= Michigan Religious Freedom Restoration Act =

Michigan law

House Bill 5958, also known as the Religious Freedom Restoration Act, is a pending piece of legislation in Michigan that, opponents assert, may allow for the refusal of service, the denial of employment and of housing, and other actions that act against a citizen's rights if a person claims that working with or for that citizen would violate their religious freedom; however this much is only a speculation of the bills potential impacts. As it stands now, the bill moved to the Senate after passing in the house 59–50 along party lines.

Michigan's Speaker of the House, Republican Jase Bolger, has argued that the proposed measure is intended to cover issues such as a conservative Christian baker refusing to allow same-sex couples as customers and an Orthodox Jewish family refusing an autopsy on a family member that had died. Thus, those people could cite the act for support if it is enacted into law.

The measure has received opposition from organizations such as the Michigan Civil Rights Commission. Groups stating their support include the Michigan Catholic Conference. In general, the proposal has created an acrimonious partisan debate and also triggered multiple discussions by lawmakers in the state.

==Background==
Michigan law currently prohibits discrimination due to religious beliefs against individuals in respect to some categories such as age and race. For instance, it is currently illegal for a landlord to refuse to house Jewish tenants due to the landlord's conservative Christian beliefs. The Elliott-Larsen Civil Rights Act, written and passed in 1976, was a landmark law in this regard in Michigan political history.
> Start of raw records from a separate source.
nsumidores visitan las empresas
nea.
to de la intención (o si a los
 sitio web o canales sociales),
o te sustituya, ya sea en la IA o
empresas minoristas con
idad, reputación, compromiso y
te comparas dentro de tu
Its name comes from the fact that lawmakers Daisy Elliott and Melvin L. Larsen introduced and spearheaded the act.

An amendment offered by Democrats would have required the proposal to state clearly that it would not interfere with the protections offered by Michigan's past civil rights acts. That, along with other amendments, failed. Varying opinions exist as to if the proposal would give an out to those anti-discrimination laws.

However, no statewide protections for LGBT people in analogous circumstances exist, so discrimination against those individuals have frequently happened with no legal repercussions. Thus, the proposal would essentially ratify the circumstances already in place, shielding individuals wishing to discriminate from possible future measures.

==Debates==
The proposal has generally resulted in an acrimonious partisan debate over its merits as well as the motivations for its creation, with many discussions by lawmakers in the state. As stated before, several organizations such as the Michigan Civil Rights Commission have viewed the proposal as a setback to the cause of expanding civil rights. Groups stating their support include the Michigan Catholic Conference, the organizations arguing that the ability to discriminate can come from deeply held moral viewpoints that should be respected.